Roberto Di Gioia’s „Web Web“ | 05.10.2018

Neuburger Rundschau | Dr. Tobias Böcker
 

Zum Einstieg gleich die Welturaufführung eines nagelneuen Stücks, drei davon gab‘s insgesamt: Das Mindesthaltbarkeitsdatum dieser Band scheint auch in der Vorbereitung ihres dritten Albums noch lange nicht erreicht. Mit Roberto DiGioia, Tony Lakatos, Christian von Kaphengst und Peter Gall haben sich vier ausgezeichnete Protagonisten der deutschen Jazzszene zusammengetan um ihr ganz eigenes musikalisches Netz zu knüpfen: „Web Web“ heißt die Formation, viel mehr als nur eine Zusammenfügung von vier Musikern. Als echte Band zeigten sie sich im Neuburger Birdland, mit gemeinsamer Linie in starker Interaktion und kompaktem Miteinander.

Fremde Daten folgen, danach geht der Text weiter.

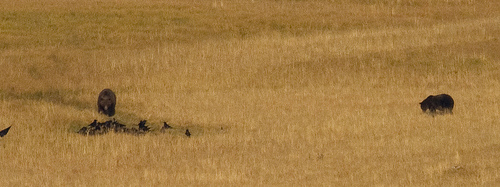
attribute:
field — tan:
[0, 0, 499, 185]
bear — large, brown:
[94, 81, 118, 119]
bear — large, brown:
[418, 90, 453, 112]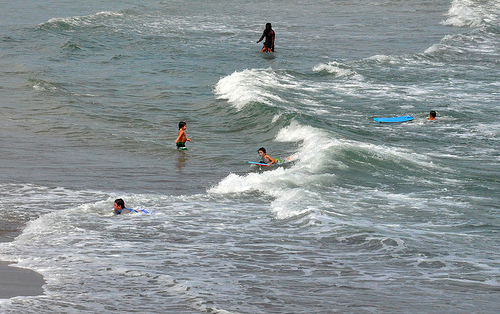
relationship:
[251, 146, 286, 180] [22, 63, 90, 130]
kid in water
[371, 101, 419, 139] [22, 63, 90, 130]
board in water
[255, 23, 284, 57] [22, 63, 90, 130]
man in water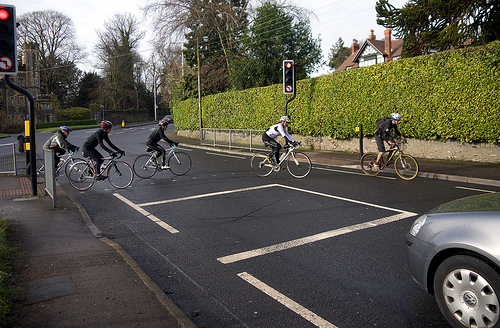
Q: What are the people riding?
A: Bicycles.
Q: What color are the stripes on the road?
A: White.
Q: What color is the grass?
A: Green.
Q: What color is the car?
A: Silver.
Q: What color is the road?
A: Black.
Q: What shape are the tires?
A: Circle.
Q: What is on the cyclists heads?
A: Helmets.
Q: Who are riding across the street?
A: Bicyclists.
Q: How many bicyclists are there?
A: Five.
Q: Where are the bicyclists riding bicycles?
A: Street.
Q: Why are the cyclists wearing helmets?
A: Safety.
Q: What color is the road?
A: Grey.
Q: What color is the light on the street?
A: Red.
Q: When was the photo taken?
A: Bright day.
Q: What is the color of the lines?
A: White.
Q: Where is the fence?
A: Side of street.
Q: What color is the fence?
A: Green.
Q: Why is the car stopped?
A: It's letting the cyclists cross the road.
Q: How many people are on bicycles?
A: Five.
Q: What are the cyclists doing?
A: Crossing the road.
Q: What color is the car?
A: Silver.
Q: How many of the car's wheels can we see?
A: One.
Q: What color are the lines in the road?
A: White.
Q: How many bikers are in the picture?
A: Five.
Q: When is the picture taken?
A: Evening.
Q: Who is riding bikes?
A: People.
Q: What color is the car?
A: Silver.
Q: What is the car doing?
A: Stopping.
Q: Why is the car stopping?
A: To let the bikers cross the street.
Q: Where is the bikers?
A: In front of the car.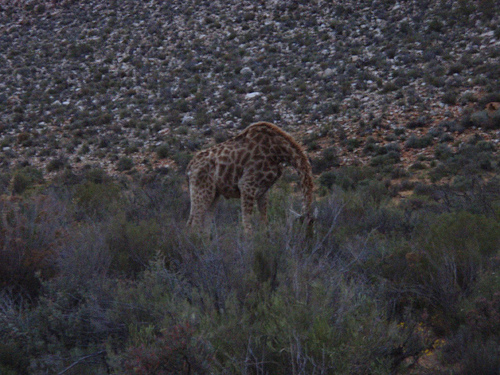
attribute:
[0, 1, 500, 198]
landscape — gravelled, gravelly, hill, stony, rocky, dirt, flowery, steep, brown, light grey, hillside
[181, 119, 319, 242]
giraffe — eating, standing, grazing, leaning over, brown, spotted, orange, bent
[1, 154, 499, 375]
grass — patched, gray, bushy, green, twiggy, gravelly, flowery, weedy, dirty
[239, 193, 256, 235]
leg — speckled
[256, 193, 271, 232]
leg — speckled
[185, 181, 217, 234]
leg — speckled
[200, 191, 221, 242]
leg — speckled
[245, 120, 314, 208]
mane — brown, curved, orange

Darauf waren schon die Kompositionen aus, die sich nicht allein mit der Vorgabe von Themen begnügen, sondern durchdachte Durchgängigkeit zeigten.

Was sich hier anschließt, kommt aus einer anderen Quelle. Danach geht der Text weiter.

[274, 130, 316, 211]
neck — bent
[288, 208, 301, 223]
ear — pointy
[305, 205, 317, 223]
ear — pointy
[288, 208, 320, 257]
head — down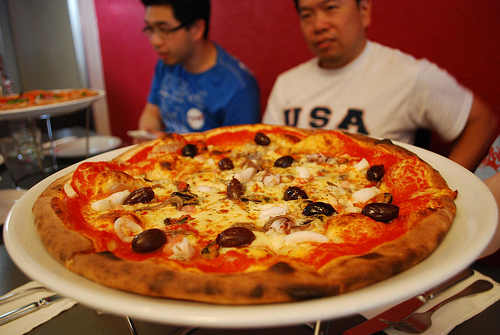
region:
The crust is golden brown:
[42, 143, 457, 296]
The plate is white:
[276, 245, 476, 323]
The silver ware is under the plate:
[341, 278, 486, 331]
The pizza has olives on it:
[101, 206, 185, 269]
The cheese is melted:
[148, 211, 310, 282]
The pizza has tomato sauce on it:
[71, 206, 167, 278]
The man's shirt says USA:
[263, 66, 410, 148]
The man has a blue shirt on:
[123, 66, 295, 173]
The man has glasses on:
[129, 12, 206, 64]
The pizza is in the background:
[1, 70, 168, 185]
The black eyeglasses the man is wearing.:
[134, 15, 186, 38]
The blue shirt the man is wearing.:
[149, 69, 256, 119]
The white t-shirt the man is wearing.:
[264, 52, 461, 142]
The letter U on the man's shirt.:
[275, 102, 305, 129]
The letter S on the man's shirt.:
[307, 101, 332, 134]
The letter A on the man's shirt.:
[339, 99, 374, 130]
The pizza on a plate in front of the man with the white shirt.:
[57, 119, 450, 306]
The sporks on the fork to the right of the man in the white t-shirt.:
[389, 305, 431, 332]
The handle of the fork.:
[418, 273, 496, 318]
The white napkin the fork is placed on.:
[367, 285, 497, 331]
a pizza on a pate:
[67, 137, 397, 312]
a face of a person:
[299, 1, 350, 51]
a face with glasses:
[137, 6, 191, 63]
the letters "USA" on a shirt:
[285, 100, 374, 129]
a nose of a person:
[308, 13, 335, 37]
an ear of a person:
[355, 6, 377, 32]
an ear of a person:
[191, 15, 211, 44]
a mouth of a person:
[312, 36, 343, 51]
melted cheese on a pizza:
[281, 232, 324, 253]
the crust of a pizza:
[291, 261, 344, 303]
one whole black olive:
[127, 227, 169, 254]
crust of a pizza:
[132, 263, 344, 304]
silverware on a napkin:
[2, 278, 64, 324]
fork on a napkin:
[377, 276, 490, 333]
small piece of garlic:
[341, 178, 393, 215]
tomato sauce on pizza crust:
[387, 178, 442, 280]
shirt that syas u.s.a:
[267, 56, 420, 139]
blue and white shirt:
[104, 60, 249, 128]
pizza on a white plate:
[7, 71, 112, 118]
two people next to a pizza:
[112, 10, 423, 278]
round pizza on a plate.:
[2, 117, 495, 317]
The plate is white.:
[4, 130, 495, 318]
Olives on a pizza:
[91, 125, 446, 262]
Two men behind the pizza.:
[99, 0, 491, 179]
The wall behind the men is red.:
[49, 5, 492, 172]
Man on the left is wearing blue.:
[111, 40, 268, 135]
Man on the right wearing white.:
[240, 30, 476, 161]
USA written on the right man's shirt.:
[264, 100, 381, 142]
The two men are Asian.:
[95, 0, 492, 180]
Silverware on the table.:
[356, 273, 494, 330]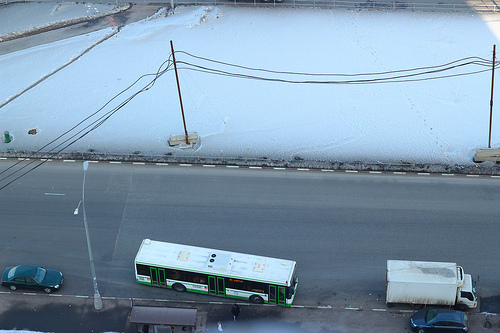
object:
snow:
[0, 8, 497, 156]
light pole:
[72, 160, 104, 311]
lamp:
[73, 208, 78, 215]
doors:
[151, 266, 166, 287]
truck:
[386, 259, 478, 312]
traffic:
[0, 209, 478, 333]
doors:
[208, 276, 226, 297]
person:
[483, 315, 493, 328]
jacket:
[231, 307, 240, 315]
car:
[0, 265, 65, 294]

Dazu dann noch eine Überraschung: Tony Lakatos, der sich in der jüngeren Vergangenheit reichlichst Meriten als Saxophonist erspielt hat, wartete mit der Querflöte auf und reicherte seine mal elegischen, mal feuerspeienden Linien auf dem Sopran- und Tenorsaxophon mit jenen weichen, silbrigen Klängen an, die für die im Jazz eher selten zu hörende Flöte so typisch sind. Flexible, entspannte, zugleich spannende, groovebetonte Musik gab‘s also zu erleben, vom zarten Hirtengesang Illyriens bis zur packenden Bewegung urbaner Aktualität, mit Energie und Feeling. Lakatos Finger tanzten da nur so über die Klappen, in schier endlos erscheinendem Atem loderte die pure Leidenschaft. Der von Roberto DiGioia an Flügel und Fender Rhodes zumeist eher dunkel gehaltene Hintergrund bildete dazu die ideale Folie. Der Initiator und Spiritus Rector von „Web Web“ zeigte sich als wahren Klangmaler mit wohl gefüllter Palette. Der ausdrucksreichen Schattierung und dem charakterstarken Sound, stets erkennbar in eigenem Anschlag und nuancierter Klangmischung, blieb dabei auch das eine oder andere elektronische Elementarteilchen nicht fremd. Bassist Christian von Kaphengst, erst jüngst im Birdland zu Gast mit dem Wolfgang Haffner Trio, bewährte sich einmal mehr als wuchtiger, voluminöser, stabiler und starker Rückhalt und entscheidender Anker des Geschehens, das durch Peter Galls variables, elastisches Schlagzeugspiel je und je auf den fliegenden Teppich entführt werden wollte. „Web Web“ zeichnete sich aus durch die Gleichzeitigkeit von Zusammenhalt, Zusammenhang und Verbindung wie von Lockerheit, Offenheit und Flexibilität. Masche für Masche will das Netz geknüpft sein, die Knoten weit genug voneinander entfernt und doch in fester Nähe. Nicht das statische Nebeneinander, sondern die fließende, dynamische Verbindung über die Knotenpunkte hinweg erzeugt die eigentliche Substanz. Darin zeigte diese Band wahre Meisterschaft.